Aneurysms have been reported to cause isolated third nerve palsies during the first and the second decades of life71,135,157,158,313,383 and carry a high risk of mortality or significant morbidity if left undetected and untreated. On the other hand, aneurysms appear to be rare in children.158,495 Angiography with general anesthesia can be risky in the childhood age group, and the gap between the sensitivity of angiography and MRI for detecting aneurysms continues to narrow. The clinician assesses all these variables along with the history and physical examination to decide on the appropriate workup for each patient.
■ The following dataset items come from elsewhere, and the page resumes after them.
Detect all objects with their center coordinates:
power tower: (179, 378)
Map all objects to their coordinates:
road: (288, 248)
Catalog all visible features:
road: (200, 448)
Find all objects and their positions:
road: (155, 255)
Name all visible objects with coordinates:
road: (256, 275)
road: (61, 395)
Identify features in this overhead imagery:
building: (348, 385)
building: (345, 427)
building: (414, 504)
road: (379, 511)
For example, in the child under age 10 with a family history of migraine who presents with nausea, vomiting, and headache, followed by third nerve palsy as these symptoms resolve, that is, with typical ophthalmoplegic migraine, angiography may not be necessary.166 However, when a third nerve palsy acquired in childhood cannot be explained on the basis of the clinical examination or noninvasive neuroimaging, the cerebrospinal fluid should be evaluated and angiography considered.


After diagnosis and treatment of the underlying disorder, observation of any recovery of oculomotor nerve function is necessary before surgical intervention. When partial or full recovery occurs, it often does so within 3 to 6 months but it may take 1 year or more. Surgical treatment includes strabismus surgery and ptosis correction. The latter is approached with caution in an eye that lacks a functional Bell's phenomenon because of the risk of exposure keratopathy.


Two recent series have found fair to poor visual and sensori-motor outcome in oculomotor nerve palsy/paralysis of children with comparable mix of congenital, traumatic, and neoplastic cases.339,440 The best ophthalmologic outcome with measurable stereopsis was in the resolved cases (3 of 20; 15%) in the first study, and in 4 of 31 patients with partial third nerve palsy in the second study, 2 of whom had spontaneous resolution. In the first series, amblyopia therapy was most effective with congenital causes, but treatment results were poor with other causes; young children with posttraumatic and postneoplastic oculomotor nerve injuries demonstrated the worst ophthalmologic outcomes.